§ **What you should do**
According to the text on winter cereal development and dehydrin accumulation, in which month did the barley variety Saffron reach the double ridge stage?

§ **Document section**
-=-=-
The tests for apex development and vernalization fulfillment were carried out only on plants taken in CRI – Prague, and for wheat Bohemia and barley Saffron varieties because they were performed for both winter seasons (Figure 2). The barley variety reached the DR stage (value 20 and more) in December and held it during January while the wheat did not reach the DRs stages and stayed at the beginning of the shoot apex elongation with single ridges (leaf primordia) minimum till the end of January. Nevertheless, both wheat and barley varieties were at an early stage of apex development in the December sampling day than in the January sampling days.

FIGURE 2

Figure 2. Development of shoot apex and days to heading evaluated in greenhouse for wheat Bohemia and barley Saffron sampled from field during two winters (2013/2014 and 20104/2015). Error bars indicate SD, different letters indicate significant differences at 0.05 level using ANOVA analysis followed by Duncan’s multiple range test. Decimal code 20 indicates the double ridge stage (see more in the methods).

Similarly, the days to heading for the taken plants growing in the glasshouse were significantly longer for barley or wheat plants sampled at December than later (Figure 2). On the other hand, the differences between days to heading in plants sampled in January in both winter seasons were not significant for the wheat or barley indicating that vernalization fulfillment was accomplished during December for both wheat and barley varieties.

Dehydrin Protein Relative Accumulation

All tested cereal varieties accumulated dehydrins (WCS200, WCS180, WCS66, WCS120, WCS40 in wheat and DHN5 in barley) in the field at all sampling dates (Figure 3 and Supplementary Figure S1). The dynamics of dehydrin protein relative accumulation revealed a variability in protein accumulation during winter seasons (November, December, January; Supplementary Figure S2). The high tolerant varieties (higher WS) accumulated dehydrins to higher levels and much earlier than less frost tolerant varieties. In November and December, the highest level of wheat dehydrin accumulation was found in Bohemia and the lowest in Aranka. However, in January, the highest and lowest wheat dehydrin accumulation was found in middle tolerant varieties Turandot and Tobak, respectively. In barley, the highest level of DHN5 was found in Fridericus and the lowest in Saffron in crowns sampled in November. However, middle frost tolerant variety Lancelot accumulated the highest level of DHN5 in December and November. In December and November, the lowest level of DHN5 was detected in KWS Meridan and Sylva, respectively (Supplementary Figure S1). Thus, differences in dehydrin levels between wheat or barley varieties declined during the winter (December and January) as less tolerant varieties gradually increased dehydrin accumulation to the level of the high tolerant varieties. Therefore, the highest dehydrin accumulation was found in plants sampled during January. Interestingly, sensitive spring variety Aranka showed high variability in samples from January.
-=-=-
§ **Provided records**
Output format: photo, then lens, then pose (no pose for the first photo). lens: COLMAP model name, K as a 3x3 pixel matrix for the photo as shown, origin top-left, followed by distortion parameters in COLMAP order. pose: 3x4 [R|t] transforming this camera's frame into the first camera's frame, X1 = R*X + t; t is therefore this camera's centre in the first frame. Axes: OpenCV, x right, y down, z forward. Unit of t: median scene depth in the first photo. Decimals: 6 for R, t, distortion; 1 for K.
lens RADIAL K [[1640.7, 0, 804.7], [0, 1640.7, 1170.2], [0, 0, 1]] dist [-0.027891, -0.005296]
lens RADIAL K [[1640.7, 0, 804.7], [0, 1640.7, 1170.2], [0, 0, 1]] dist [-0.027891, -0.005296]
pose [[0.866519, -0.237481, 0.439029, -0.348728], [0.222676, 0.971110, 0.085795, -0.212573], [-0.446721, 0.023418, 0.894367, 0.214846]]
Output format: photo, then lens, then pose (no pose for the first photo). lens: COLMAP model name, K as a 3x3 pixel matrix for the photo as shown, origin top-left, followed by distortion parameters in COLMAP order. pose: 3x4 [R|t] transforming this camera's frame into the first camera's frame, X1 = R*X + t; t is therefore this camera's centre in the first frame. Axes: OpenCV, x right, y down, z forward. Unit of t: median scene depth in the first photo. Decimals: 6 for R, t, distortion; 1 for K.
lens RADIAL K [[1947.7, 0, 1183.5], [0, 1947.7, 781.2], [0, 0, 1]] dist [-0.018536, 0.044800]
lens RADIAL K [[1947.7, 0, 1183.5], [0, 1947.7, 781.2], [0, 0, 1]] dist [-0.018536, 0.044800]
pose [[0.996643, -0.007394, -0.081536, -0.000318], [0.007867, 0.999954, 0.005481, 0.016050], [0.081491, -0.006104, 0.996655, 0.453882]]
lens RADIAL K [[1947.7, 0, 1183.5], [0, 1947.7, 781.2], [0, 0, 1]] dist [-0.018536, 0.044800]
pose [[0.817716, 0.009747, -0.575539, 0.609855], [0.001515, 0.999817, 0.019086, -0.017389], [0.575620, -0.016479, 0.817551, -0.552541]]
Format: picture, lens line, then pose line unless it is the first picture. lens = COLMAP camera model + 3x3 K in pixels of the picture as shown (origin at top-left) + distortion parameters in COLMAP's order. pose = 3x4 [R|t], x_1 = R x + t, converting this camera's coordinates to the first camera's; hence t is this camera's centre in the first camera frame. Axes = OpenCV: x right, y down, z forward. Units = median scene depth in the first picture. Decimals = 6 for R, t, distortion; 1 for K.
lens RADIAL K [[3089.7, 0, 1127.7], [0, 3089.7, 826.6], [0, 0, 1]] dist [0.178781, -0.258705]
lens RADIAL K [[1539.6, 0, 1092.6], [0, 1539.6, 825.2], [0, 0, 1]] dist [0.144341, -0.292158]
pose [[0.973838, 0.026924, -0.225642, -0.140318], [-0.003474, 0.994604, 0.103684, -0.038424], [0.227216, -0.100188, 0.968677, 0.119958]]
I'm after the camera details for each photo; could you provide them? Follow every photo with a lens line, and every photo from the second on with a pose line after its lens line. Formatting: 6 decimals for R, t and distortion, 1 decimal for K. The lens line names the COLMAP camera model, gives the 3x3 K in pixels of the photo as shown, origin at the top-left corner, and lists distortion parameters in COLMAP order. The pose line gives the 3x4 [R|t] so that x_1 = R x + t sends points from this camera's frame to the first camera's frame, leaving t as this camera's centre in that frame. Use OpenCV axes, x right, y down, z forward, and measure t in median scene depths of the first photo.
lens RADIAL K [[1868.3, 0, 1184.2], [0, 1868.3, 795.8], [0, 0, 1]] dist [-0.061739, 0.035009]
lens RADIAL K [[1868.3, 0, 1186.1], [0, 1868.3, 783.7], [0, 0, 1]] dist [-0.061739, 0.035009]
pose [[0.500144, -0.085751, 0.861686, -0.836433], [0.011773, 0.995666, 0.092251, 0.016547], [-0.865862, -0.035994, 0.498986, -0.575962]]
-=-=-
§ **Response below**
December